ESTRATTO DEL TESTO
Va ricordato che, dopo quella notte, duecento poliziotti francesi colpiti dai pavés che piovevano dal quarto o quinto piano di rue Gay-Lussac non furono in grado di tornare mai più al lavoro. Lo dico perché sono un intellettuale e dunque devo tener conto di tutto.
Poi è arrivato a Roma con poche lire in tasca.
Da Parigi sono tornato a Catania nel dicembre del ’68 e ho contato i giorni per fuggirne via. La sera del 5 gennaio 1970 sono sbarcato alla stazione di Roma con cinquemila lire in tasca.
E poco dopo diventa direttore responsabile di Lotta Continua.
Non so perché lei sottolinei un fatto talmente marginale della mia vita. Ho offerto la mia firma di direttore responsabile di alcune loro pubblicazioni perché era giusto che uscissero e andassero in edicola.
Per avere offerto quella firma ho sofferto 26 processi e tre condanne, e mi sono anche pagato le spese processuali. Detto questo, dovessi rifarlo domattina lo rifarei senz’altro.
Su questo si è già espresso molto, ma se oggi incontrasse Adriano Sofri di persona in giro per Roma, che cosa gli direbbe?
Premetto che non credo che lui sia stato uno degli organizzatori dell’assassinio, perché lui in quel momento stava a Napoli. Beninteso, sapeva benissimo quel che i suoi “compagni” stavano architettando.
E quando, la mattina del 17 maggio 1972, la notizia del riuscito agguato arrivò alla redazione romana del quotidiano a via Dandolo, è come se ce l’avessi innanzi agli occhi la discussione che ne seguì, se rivendicare le due pallottole alla testa e alla schiena del commissario trentatreenne o farne un elogio più soft.
Prevalse la seconda ipotesi, e Sofri venne incaricato di scrivere quella porcata in prima pagina, che la classe operaia si sarebbe rallegrata di quelle due pallottole. Detto questo, reputo Sofri uno dei talenti intellettuali della mia generazione, assieme a Paolo Mieli, Ernesto Galli della Loggia e Massimo Cacciari.
Questo giudizio l’ho scritto un anno fa sul Foglio, e all’indomani Sofri mi riempì di insulti tra i più beceri su quello stesso quotidiano. E dunque, se lo incontrassi domani, gli direi: “Mi ripeti gli insulti che mi hai rivolto un anno fa?”. Dopodiché, ove lui lo facesse, gli farei fare il giro di Piazza Navona a calci in culo.
Perché dopo tanti anni c’è ancora questo risentimento?
Lui mi vive male perché sa che, a differenza di altri, a me non la può raccontare. Lo so a puntino quel che eravamo e quel che erano loro. Da Lotta Continua venne Prima Linea, un’organizzazione criminale del terrorismo rosso non inferiore alle Br.
Lui la racconta costantemente ai 25-30mila adoranti ex militanti di Lotta continua tuttora impegnati nel rammemorare quelli che ritengono essere stati gli anni memorabili della loro vita, A loro sì, a me no: perché c’ero.

DATI PER L'ESERCIZIO
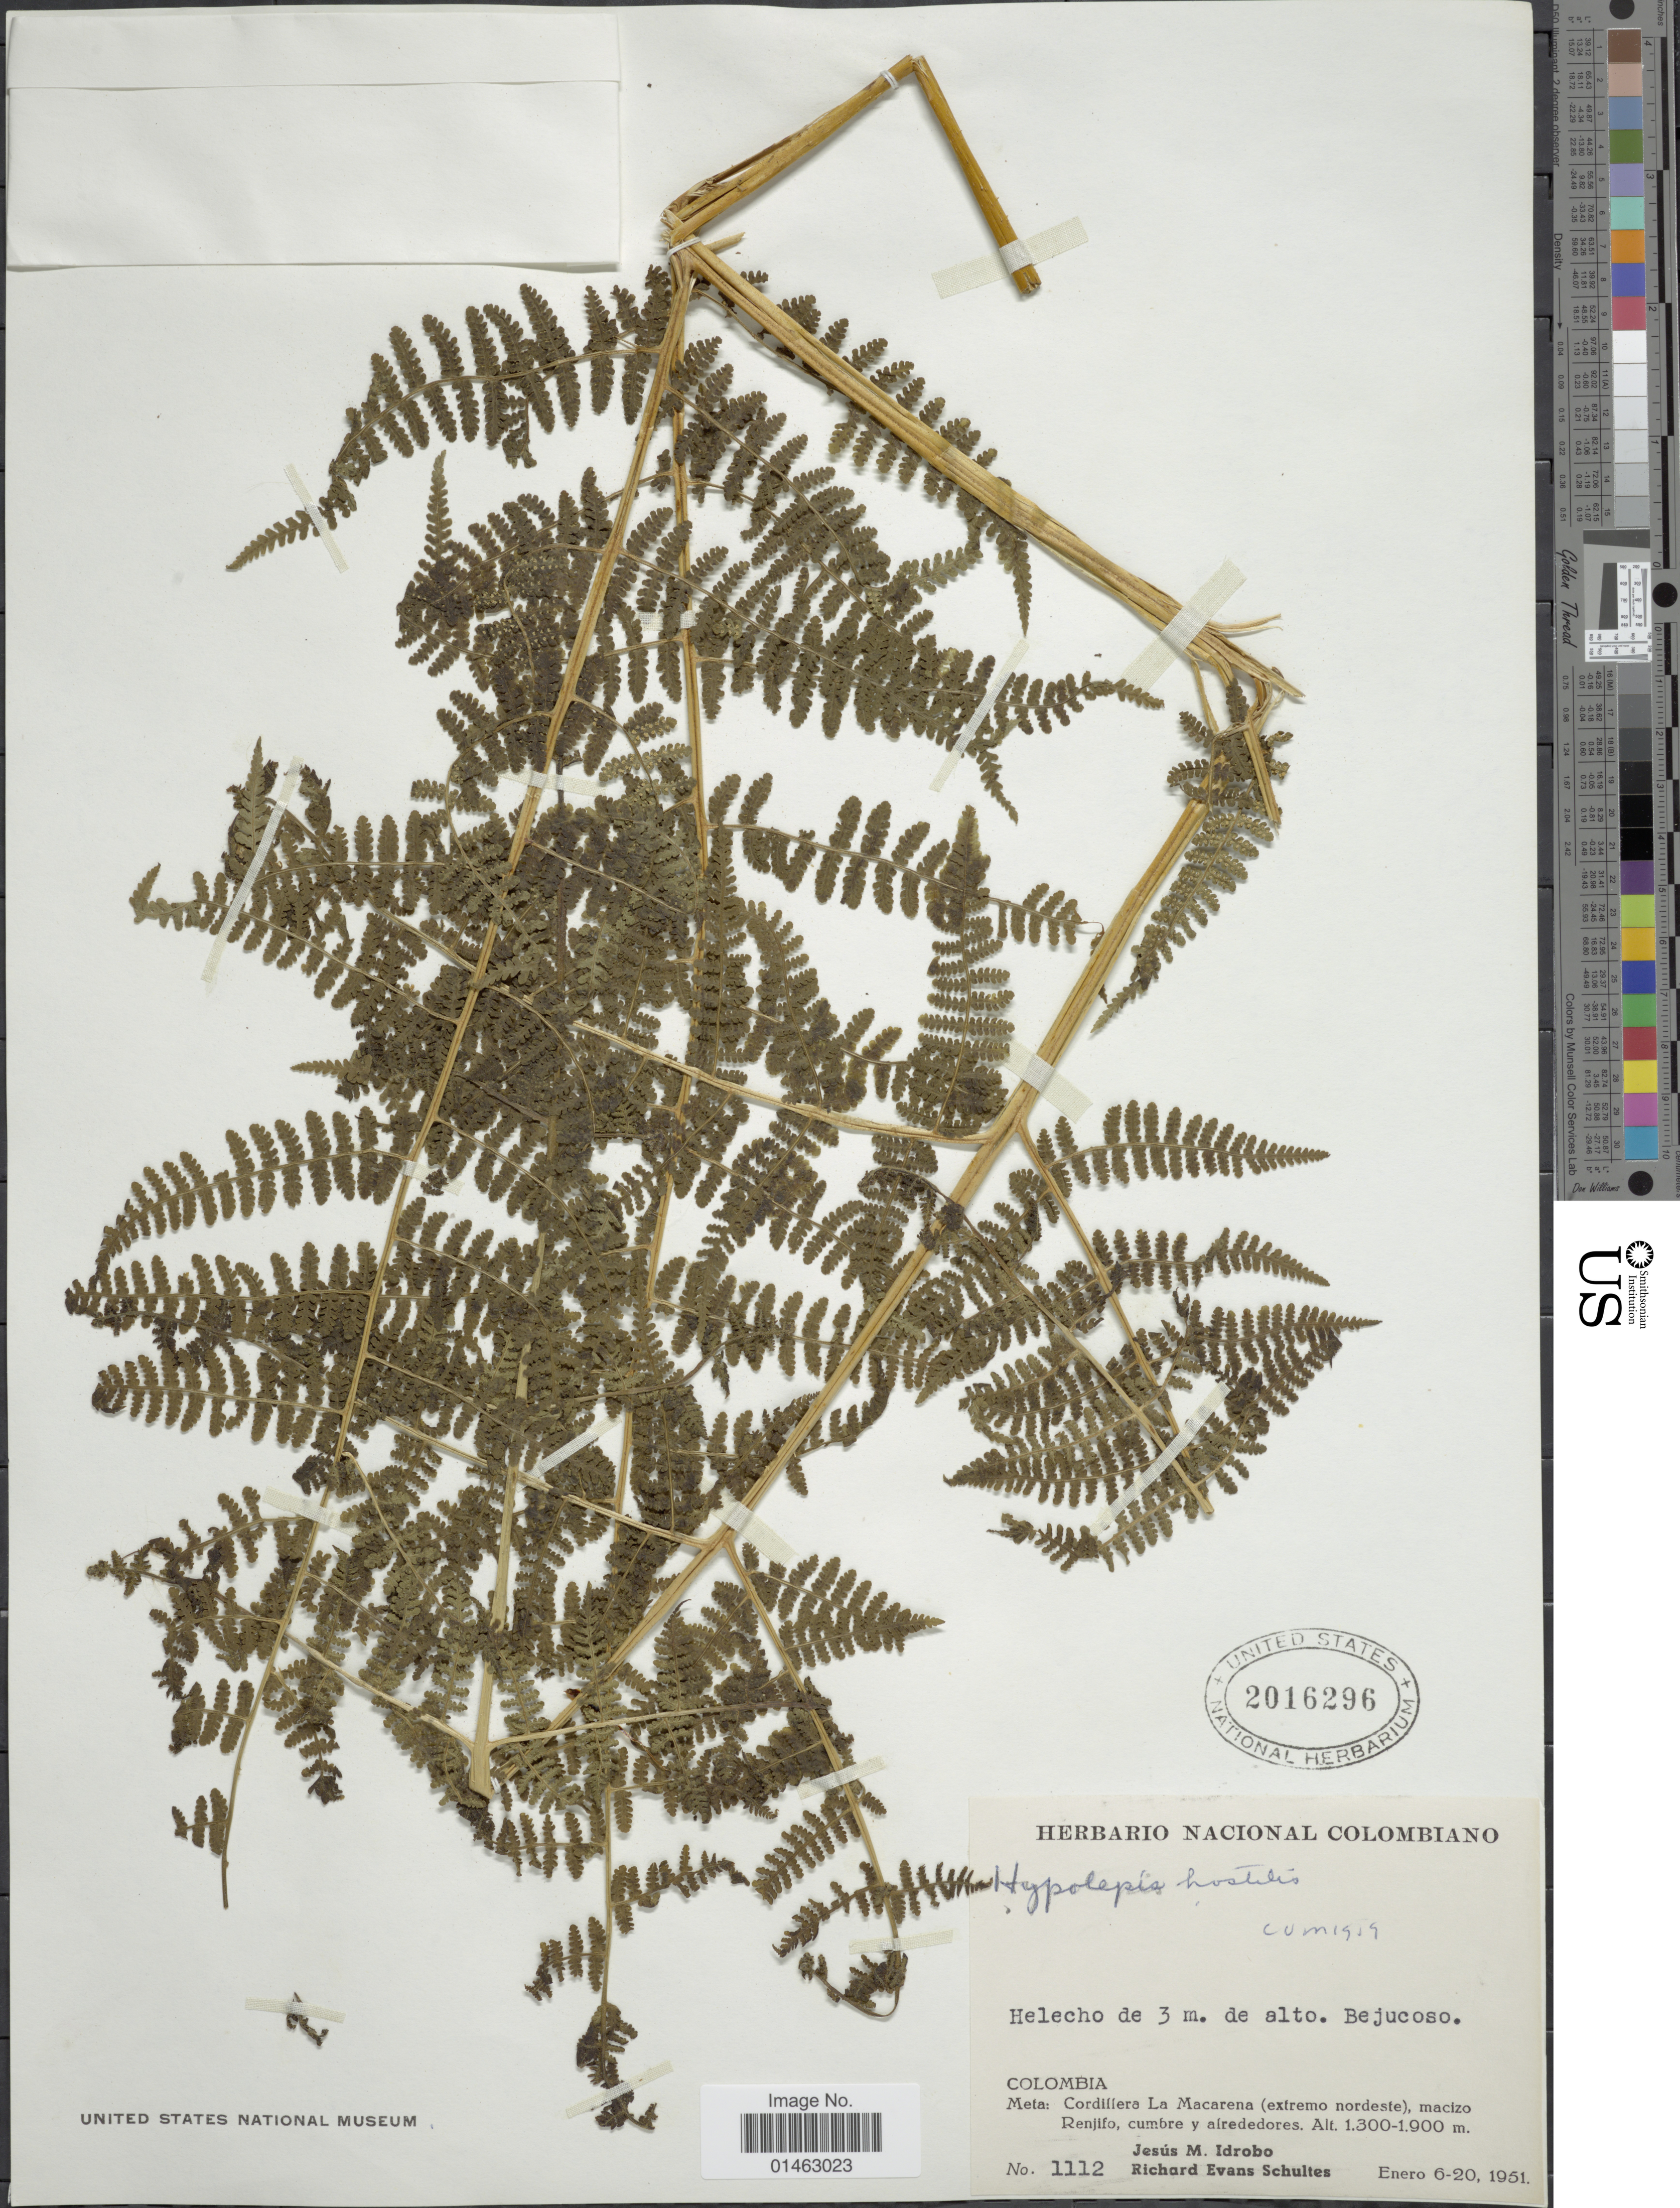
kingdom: Plantae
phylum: Tracheophyta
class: Polypodiopsida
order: Polypodiales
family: Dennstaedtiaceae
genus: Hypolepis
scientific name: Hypolepis hostilis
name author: (Kunze) C. Presl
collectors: J. M. Idrobo & R. E. Schultes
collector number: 1112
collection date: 1951-01-06/1951-01-20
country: Colombia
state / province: Meta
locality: Cordillera La Macarena (extremo nordeste), macizo Renjifo, cumbre y alrededores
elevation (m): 1300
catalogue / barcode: US 2016296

DA SVOLGERE
• A. Risponda alle seguenti domande sull'intervista:
(i) In quale data avviene lo sbarco alla stazione di Roma?
(ii) Quanti processi vengono subiti per avere offerto la firma di direttore responsabile?
(iii) In quale via si trovava la redazione romana del quotidiano?
• B. Ricopi senza modifiche le righe dei dati, cominciando da quella che contiene "phylum: Tracheophyta" e fermandosi dopo l'ultima riga dei dati, entrambe comprese.

RISPOSTE
• A.
(i) La sera del 5 gennaio 1970.
(ii) 26 processi.
(iii) In via Dandolo.

• B.
phylum: Tracheophyta
class: Polypodiopsida
order: Polypodiales
family: Dennstaedtiaceae
genus: Hypolepis
scientific name: Hypolepis hostilis
name author: (Kunze) C. Presl
collectors: J. M. Idrobo & R. E. Schultes
collector number: 1112
collection date: 1951-01-06/1951-01-20
country: Colombia
state / province: Meta
locality: Cordillera La Macarena (extremo nordeste), macizo Renjifo, cumbre y alrededores
elevation (m): 1300
catalogue / barcode: US 2016296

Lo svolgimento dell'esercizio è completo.